(Beginning of Data records)
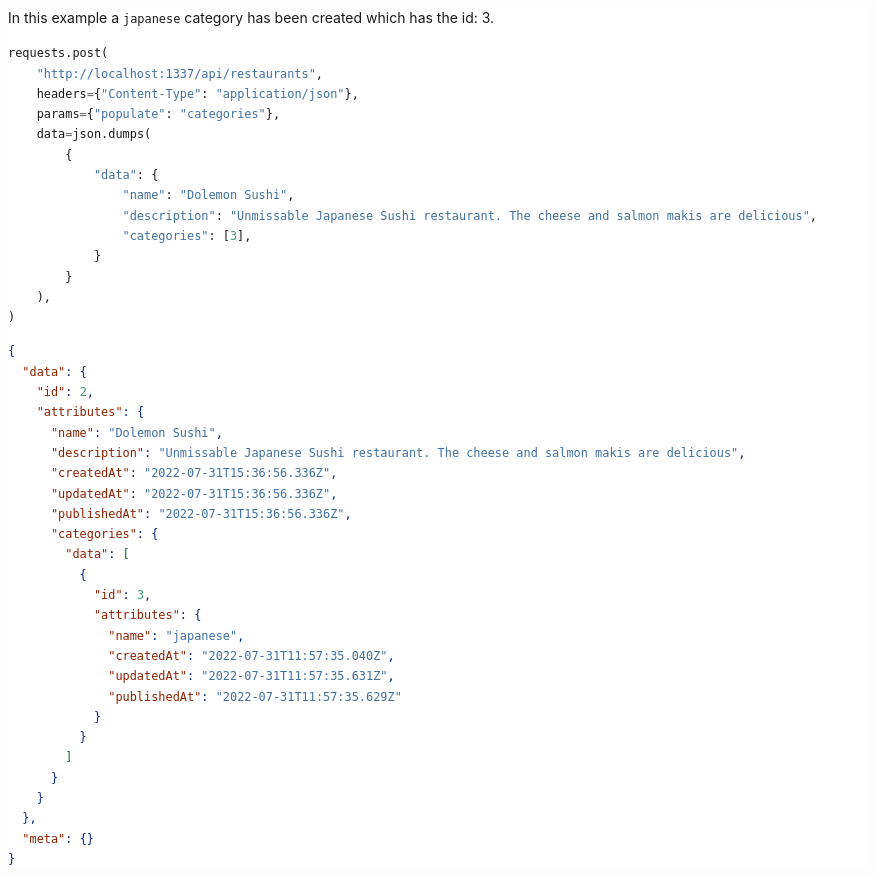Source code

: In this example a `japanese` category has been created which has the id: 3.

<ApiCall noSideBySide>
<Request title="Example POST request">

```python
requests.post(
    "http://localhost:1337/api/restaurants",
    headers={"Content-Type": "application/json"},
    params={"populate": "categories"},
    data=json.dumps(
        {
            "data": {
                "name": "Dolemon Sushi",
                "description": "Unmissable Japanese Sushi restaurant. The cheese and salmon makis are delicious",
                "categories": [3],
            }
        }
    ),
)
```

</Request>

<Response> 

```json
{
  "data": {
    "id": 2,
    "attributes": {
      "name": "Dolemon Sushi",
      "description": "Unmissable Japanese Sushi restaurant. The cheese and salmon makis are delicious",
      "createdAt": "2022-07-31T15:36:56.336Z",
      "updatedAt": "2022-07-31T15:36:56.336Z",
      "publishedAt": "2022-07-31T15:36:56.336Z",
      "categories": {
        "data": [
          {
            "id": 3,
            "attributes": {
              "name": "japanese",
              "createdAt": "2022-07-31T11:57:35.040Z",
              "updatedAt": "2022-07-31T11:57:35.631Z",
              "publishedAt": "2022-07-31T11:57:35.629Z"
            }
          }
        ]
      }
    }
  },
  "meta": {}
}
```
(End of Data records)
Requirement:
Your task is to repeat the data above exactly while excluding the pictures.

Answer:
Source code

: In this example a `japanese` category has been created which has the id: 3.

<ApiCall noSideBySide>
<Request title="Example POST request">

```python
requests.post(
    "http://localhost:1337/api/restaurants",
    headers={"Content-Type": "application/json"},
    params={"populate": "categories"},
    data=json.dumps(
        {
            "data": {
                "name": "Dolemon Sushi",
                "description": "Unmissable Japanese Sushi restaurant. The cheese and salmon makis are delicious",
                "categories": [3],
            }
        }
    ),
)
```

</Request>

<Response> 

```json
{
  "data": {
    "id": 2,
    "attributes": {
      "name": "Dolemon Sushi",
      "description": "Unmissable Japanese Sushi restaurant. The cheese and salmon makis are delicious",
      "createdAt": "2022-07-31T15:36:56.336Z",
      "updatedAt": "2022-07-31T15:36:56.336Z",
      "publishedAt": "2022-07-31T15:36:56.336Z",
      "categories": {
        "data": [
          {
            "id": 3,
            "attributes": {
              "name": "japanese",
              "createdAt": "2022-07-31T11:57:35.040Z",
              "updatedAt": "2022-07-31T11:57:35.631Z",
              "publishedAt": "2022-07-31T11:57:35.629Z"
            }
          }
        ]
      }
    }
  },
  "meta": {}
}
```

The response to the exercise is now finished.